● Exercise aim
Using the blog post about the Lord of the Miracles procession in Lima, explain in one to three sentences why the writer stood behind a lamp post on Abancay.

● Selected extract
________________________

This blog is about persons or events which have contributed to the slow evolution into who I am now. Although I worked in Peru for only a short 8 years, these were formative years of great significance. My mentors urged a respect for “la religiosidad popular” – meeting the people where they were at. This is about this encounter between north and south, dominance and dominated, clergy and people.
The month of October in Peru is the month of “Señor de los Milagros” or ¨Lord of the Miracles”. I had been in Peru for only half a year and was attending an orientation program for new missionaries. The program was given in an old convent in the center of Lima. There are two vivid memories from this session. The first was my first taste of what some considered a delicacy – mondongo, which is tripe cooked in a green sauce with some added vegetables. The meat was something like a thick rubber band in consistency which required exaggerated chewing after which I just decided to swallow it to get it down. After eight years in Peru this was the one and only typical dish to which I could not develop a fondness.
The second memory came from one of the lectures dealing with the religiosity of the people. Those attending the seminar were urged to experience the procession of the image of Señor de los Milagros which passed through different routes around the center of old Lima. Shopkeepers and homeowners on the route would pay the “hermandad” (“brotherhood”) that controlled the image and the procession to stop in front of their building to bless those within. I went out to the avenue called Abancay only a few blocks away from the Plaza de Armas of old Lima where the presidential palace and the cathedral are located. Abancay is a wide street with about 8 lanes for vehicle traffic.
I was told that on that day about a million people would be in the street accompanying the image of Señor de los Milagros. I positioned myself behind a lamp post thinking that this vantage would provide some stability to enable me to view this massive movement of people moving towards me. All eight lanes of the street were packed and moving in one direction.

________________________

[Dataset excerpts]
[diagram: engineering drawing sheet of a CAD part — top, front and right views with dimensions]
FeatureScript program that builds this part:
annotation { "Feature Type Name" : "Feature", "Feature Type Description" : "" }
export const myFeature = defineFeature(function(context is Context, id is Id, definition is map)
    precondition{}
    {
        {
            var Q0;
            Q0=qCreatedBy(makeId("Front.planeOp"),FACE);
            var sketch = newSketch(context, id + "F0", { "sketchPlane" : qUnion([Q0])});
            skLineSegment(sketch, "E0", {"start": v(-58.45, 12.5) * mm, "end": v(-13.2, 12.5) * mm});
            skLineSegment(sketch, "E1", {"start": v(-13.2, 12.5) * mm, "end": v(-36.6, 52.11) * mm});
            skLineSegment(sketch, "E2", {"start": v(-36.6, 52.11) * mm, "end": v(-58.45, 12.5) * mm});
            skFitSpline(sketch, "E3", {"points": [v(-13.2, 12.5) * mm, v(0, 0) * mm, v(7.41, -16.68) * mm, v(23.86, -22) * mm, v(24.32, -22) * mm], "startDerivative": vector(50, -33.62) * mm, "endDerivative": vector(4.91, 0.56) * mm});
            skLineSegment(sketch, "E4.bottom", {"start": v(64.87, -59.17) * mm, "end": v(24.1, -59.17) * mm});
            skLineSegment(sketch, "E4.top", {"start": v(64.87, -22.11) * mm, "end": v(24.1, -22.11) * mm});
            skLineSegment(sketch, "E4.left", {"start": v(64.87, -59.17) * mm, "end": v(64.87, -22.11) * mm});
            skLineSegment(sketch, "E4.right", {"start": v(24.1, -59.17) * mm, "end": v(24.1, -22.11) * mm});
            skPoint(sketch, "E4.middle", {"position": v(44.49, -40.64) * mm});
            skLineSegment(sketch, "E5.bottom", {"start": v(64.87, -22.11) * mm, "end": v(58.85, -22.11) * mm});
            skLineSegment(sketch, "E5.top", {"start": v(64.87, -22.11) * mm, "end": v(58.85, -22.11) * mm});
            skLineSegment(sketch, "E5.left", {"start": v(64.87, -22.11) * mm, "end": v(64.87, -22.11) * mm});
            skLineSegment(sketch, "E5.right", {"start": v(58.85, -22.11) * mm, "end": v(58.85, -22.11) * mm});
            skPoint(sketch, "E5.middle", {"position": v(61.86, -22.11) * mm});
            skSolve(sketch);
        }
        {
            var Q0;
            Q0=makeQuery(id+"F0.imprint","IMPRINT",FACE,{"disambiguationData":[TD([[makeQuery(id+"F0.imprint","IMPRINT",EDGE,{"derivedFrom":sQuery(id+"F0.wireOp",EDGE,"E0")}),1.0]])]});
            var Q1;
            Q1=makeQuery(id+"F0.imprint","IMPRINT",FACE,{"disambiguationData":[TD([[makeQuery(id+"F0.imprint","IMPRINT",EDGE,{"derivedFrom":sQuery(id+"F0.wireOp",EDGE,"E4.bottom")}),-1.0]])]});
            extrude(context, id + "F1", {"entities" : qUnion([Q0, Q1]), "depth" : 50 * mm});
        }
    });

________________________

● Correct output
The writer chose the spot behind the lamp post expecting it to give some stability. From there the writer hoped to watch the huge crowd, about a million people filling all eight lanes, as it moved toward that position.